PROMPT 1: Retype the stargazing account from "But honestly. I" up to and including "off we went.".
PROMPT 2: In the stargazing account, list every sign given in the paragraph beginning "As we walked up" that the oldest child's attitude was changing.
PROMPT 3: Proceed with the stargazing account from the point where it stops.

I TOLD YOU SO I TOLD YOU SO I TOLD YOU SO
There. I feel much better now.
The oldest child really, really, really didn't want to go somewhere tonight. He really didn't want to go to a local park where there were a bunch of high powered telescopes looking at the moon and Saturn. He just was really mad about having to leave the house and do something outside of his comfort zone. "Astronomy is dumb. It's so boring."
But honestly. I was just so frustrated by him, but the other two were game, and it's something that I was fairly certain that they all would get a kick out of. So I gritted my teeth, listened to a whole lot of whining and off we went.
As we walked up, there was a circle of telescopes in the middle of the park, maybe 15 or 20 of them, some of them bigger than this child, and mostly all of them worth more than my vehicle (which isn't saying a whole lot, but still!). His eyes got big and his jaw slacked a little and I felt a little spring in his step. He was moving faster, and I believe the word "cool" may have even slipped out of his mouth.
We were greeted warmly by one of the telescope owners and started looking through the friendliest people's telescopes. Honestly, they were all just so unbelievably nice, able to answer the stupidest questions without so much as a giggle. All three children were totally hooked.

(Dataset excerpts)

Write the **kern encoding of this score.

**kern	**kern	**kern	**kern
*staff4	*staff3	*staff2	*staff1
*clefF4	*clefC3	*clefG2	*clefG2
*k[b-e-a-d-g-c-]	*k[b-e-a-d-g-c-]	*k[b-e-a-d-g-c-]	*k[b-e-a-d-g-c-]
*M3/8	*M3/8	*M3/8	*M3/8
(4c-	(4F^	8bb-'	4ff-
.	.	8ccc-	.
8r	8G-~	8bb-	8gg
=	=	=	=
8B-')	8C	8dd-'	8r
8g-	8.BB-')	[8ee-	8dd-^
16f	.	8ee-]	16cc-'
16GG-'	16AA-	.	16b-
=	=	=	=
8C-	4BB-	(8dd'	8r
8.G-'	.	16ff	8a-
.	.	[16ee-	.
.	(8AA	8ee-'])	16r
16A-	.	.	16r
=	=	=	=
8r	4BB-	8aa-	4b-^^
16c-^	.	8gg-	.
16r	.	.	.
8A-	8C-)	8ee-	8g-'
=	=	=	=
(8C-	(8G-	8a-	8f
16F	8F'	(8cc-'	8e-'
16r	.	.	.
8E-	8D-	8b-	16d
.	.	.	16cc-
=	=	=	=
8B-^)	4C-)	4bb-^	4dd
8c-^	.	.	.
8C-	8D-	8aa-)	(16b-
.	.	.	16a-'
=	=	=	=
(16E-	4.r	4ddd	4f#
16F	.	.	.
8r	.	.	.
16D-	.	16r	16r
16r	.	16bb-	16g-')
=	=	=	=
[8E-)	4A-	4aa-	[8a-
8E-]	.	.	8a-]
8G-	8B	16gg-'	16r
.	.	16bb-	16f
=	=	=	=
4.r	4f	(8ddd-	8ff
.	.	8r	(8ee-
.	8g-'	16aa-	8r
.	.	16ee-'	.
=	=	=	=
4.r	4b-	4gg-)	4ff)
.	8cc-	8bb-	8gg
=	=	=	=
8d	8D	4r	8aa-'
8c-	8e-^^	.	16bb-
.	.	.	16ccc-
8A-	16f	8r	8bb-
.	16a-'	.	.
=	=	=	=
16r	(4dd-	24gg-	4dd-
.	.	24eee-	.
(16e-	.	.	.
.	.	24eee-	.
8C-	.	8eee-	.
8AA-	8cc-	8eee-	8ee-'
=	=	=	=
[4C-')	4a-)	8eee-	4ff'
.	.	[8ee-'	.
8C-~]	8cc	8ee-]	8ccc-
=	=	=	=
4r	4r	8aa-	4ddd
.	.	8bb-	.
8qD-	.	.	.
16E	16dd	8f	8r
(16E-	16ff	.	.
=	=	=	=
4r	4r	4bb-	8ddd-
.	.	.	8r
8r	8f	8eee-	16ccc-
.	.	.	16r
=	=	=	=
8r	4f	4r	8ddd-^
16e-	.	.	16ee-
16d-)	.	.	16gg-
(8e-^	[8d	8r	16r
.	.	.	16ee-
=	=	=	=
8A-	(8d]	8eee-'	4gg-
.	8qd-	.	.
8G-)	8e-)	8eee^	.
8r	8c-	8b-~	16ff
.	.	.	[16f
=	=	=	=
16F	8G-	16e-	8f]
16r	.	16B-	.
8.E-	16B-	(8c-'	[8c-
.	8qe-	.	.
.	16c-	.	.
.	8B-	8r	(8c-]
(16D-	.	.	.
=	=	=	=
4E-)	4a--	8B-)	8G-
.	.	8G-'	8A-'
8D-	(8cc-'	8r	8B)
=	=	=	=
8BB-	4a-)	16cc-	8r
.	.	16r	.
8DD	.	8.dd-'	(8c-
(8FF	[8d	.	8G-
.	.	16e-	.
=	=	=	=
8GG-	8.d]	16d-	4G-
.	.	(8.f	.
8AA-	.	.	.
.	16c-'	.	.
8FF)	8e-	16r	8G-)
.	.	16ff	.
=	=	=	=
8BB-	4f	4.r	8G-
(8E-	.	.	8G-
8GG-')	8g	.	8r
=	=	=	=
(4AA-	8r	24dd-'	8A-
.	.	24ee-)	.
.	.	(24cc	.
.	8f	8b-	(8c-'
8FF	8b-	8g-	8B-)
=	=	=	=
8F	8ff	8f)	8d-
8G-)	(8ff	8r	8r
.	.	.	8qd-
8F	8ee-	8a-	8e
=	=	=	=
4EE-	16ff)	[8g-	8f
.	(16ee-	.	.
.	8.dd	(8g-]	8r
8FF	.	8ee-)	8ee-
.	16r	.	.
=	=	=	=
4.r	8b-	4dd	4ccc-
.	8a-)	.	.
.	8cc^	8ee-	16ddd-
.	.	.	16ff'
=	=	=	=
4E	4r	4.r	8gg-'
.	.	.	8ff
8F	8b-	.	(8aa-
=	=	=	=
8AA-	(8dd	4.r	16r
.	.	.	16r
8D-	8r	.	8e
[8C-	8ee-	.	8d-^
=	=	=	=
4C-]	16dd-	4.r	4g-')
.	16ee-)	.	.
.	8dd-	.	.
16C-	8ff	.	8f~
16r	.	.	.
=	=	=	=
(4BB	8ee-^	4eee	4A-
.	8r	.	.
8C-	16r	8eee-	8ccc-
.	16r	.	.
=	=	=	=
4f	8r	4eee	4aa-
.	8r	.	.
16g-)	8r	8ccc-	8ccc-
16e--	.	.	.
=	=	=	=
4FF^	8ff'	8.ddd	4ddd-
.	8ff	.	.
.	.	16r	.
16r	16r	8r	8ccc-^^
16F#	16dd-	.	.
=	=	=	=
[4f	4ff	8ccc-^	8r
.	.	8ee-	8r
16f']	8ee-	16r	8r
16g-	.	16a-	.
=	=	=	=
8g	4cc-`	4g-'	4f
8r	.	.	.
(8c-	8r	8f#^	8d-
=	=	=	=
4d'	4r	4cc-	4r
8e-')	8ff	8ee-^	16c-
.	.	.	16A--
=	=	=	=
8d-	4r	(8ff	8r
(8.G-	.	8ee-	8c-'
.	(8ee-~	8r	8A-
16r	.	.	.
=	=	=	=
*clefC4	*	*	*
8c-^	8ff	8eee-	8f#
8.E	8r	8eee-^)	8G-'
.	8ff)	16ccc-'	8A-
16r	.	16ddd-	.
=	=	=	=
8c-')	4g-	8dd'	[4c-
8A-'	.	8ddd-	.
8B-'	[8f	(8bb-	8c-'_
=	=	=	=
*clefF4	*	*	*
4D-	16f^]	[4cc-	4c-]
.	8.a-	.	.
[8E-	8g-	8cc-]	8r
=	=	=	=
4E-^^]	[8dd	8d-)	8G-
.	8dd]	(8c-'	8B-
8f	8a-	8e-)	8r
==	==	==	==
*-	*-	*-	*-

REPLY 1:
But honestly. I was just so frustrated by him, but the other two were game, and it's something that I was fairly certain that they all would get a kick out of. So I gritted my teeth, listened to a whole lot of whining and off we went.

REPLY 2:
- His eyes got big
- His jaw slacked a little
- A little spring in his step
- He was moving faster
- The word "cool" may have slipped out of his mouth

REPLY 3:
We saw the moon. We saw craters. The youngest even claimed to have seen an astronaut (fabrication? Yeah, I think so, too.). Then it got a little darker and we saw Saturn. And one of it's moons. And two stars. And the North star. And a star that blinked and had a red and green glow - oh, wait, never mind, that was an airplane.
We stayed over an hour, just looking through different telescopes and talking to people. My child was so fascinated by talking to these people who were fluent in geek, just like him. He is making plans to go next month and the month after. He's making a list of things he'd like to see through the telescopes. And he expressed his gratitude for me taking them.
And my lip is bleeding because I've been biting it so hard for over an hour.